◆ What you need to do
All of the entries must appear again exactly as written.

Difference listings:
■ ■ ■

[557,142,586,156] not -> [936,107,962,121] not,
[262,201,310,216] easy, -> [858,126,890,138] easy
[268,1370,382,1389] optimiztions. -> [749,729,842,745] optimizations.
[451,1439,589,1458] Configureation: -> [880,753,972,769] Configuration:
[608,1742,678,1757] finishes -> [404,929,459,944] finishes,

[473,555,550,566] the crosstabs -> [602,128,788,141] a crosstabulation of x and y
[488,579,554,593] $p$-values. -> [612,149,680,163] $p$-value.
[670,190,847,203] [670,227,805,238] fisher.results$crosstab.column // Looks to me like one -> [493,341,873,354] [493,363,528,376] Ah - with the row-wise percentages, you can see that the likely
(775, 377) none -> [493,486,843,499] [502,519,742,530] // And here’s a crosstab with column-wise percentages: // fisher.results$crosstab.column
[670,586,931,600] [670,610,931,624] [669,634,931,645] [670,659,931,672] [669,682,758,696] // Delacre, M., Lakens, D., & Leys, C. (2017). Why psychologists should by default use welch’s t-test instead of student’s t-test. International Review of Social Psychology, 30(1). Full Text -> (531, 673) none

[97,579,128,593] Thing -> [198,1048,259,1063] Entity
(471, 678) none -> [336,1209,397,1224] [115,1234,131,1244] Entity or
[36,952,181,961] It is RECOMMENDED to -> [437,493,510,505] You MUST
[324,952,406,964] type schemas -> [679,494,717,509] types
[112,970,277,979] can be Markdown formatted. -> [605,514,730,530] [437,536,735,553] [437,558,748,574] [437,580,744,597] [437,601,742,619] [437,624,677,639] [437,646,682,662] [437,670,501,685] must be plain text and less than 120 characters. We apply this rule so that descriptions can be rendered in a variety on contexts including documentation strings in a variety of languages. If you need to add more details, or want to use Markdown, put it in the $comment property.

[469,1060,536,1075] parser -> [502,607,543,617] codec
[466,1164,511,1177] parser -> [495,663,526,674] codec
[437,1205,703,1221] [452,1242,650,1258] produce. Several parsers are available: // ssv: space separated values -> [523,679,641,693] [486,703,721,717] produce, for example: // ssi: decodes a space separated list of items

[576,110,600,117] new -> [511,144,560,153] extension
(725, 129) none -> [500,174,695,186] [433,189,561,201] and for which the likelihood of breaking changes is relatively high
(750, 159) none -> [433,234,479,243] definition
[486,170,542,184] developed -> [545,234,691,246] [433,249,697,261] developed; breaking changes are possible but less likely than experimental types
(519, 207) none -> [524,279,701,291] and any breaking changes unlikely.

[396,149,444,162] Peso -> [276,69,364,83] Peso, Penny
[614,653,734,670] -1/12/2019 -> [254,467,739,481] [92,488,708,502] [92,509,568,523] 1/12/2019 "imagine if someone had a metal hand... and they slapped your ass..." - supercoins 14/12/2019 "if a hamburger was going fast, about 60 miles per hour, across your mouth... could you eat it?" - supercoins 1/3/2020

■ ■ ■

◆ Your solution
[557,142,586,156] not -> [936,107,962,121] not,
[262,201,310,216] easy, -> [858,126,890,138] easy
[268,1370,382,1389] optimiztions. -> [749,729,842,745] optimizations.
[451,1439,589,1458] Configureation: -> [880,753,972,769] Configuration:
[608,1742,678,1757] finishes -> [404,929,459,944] finishes,

[473,555,550,566] the crosstabs -> [602,128,788,141] a crosstabulation of x and y
[488,579,554,593] $p$-values. -> [612,149,680,163] $p$-value.
[670,190,847,203] [670,227,805,238] fisher.results$crosstab.column // Looks to me like one -> [493,341,873,354] [493,363,528,376] Ah - with the row-wise percentages, you can see that the likely
(775, 377) none -> [493,486,843,499] [502,519,742,530] // And here’s a crosstab with column-wise percentages: // fisher.results$crosstab.column
[670,586,931,600] [670,610,931,624] [669,634,931,645] [670,659,931,672] [669,682,758,696] // Delacre, M., Lakens, D., & Leys, C. (2017). Why psychologists should by default use welch’s t-test instead of student’s t-test. International Review of Social Psychology, 30(1). Full Text -> (531, 673) none

[97,579,128,593] Thing -> [198,1048,259,1063] Entity
(471, 678) none -> [336,1209,397,1224] [115,1234,131,1244] Entity or
[36,952,181,961] It is RECOMMENDED to -> [437,493,510,505] You MUST
[324,952,406,964] type schemas -> [679,494,717,509] types
[112,970,277,979] can be Markdown formatted. -> [605,514,730,530] [437,536,735,553] [437,558,748,574] [437,580,744,597] [437,601,742,619] [437,624,677,639] [437,646,682,662] [437,670,501,685] must be plain text and less than 120 characters. We apply this rule so that descriptions can be rendered in a variety on contexts including documentation strings in a variety of languages. If you need to add more details, or want to use Markdown, put it in the $comment property.

[469,1060,536,1075] parser -> [502,607,543,617] codec
[466,1164,511,1177] parser -> [495,663,526,674] codec
[437,1205,703,1221] [452,1242,650,1258] produce. Several parsers are available: // ssv: space separated values -> [523,679,641,693] [486,703,721,717] produce, for example: // ssi: decodes a space separated list of items

[576,110,600,117] new -> [511,144,560,153] extension
(725, 129) none -> [500,174,695,186] [433,189,561,201] and for which the likelihood of breaking changes is relatively high
(750, 159) none -> [433,234,479,243] definition
[486,170,542,184] developed -> [545,234,691,246] [433,249,697,261] developed; breaking changes are possible but less likely than experimental types
(519, 207) none -> [524,279,701,291] and any breaking changes unlikely.

[396,149,444,162] Peso -> [276,69,364,83] Peso, Penny
[614,653,734,670] -1/12/2019 -> [254,467,739,481] [92,488,708,502] [92,509,568,523] 1/12/2019 "imagine if someone had a metal hand... and they slapped your ass..." - supercoins 14/12/2019 "if a hamburger was going fast, about 60 miles per hour, across your mouth... could you eat it?" - supercoins 1/3/2020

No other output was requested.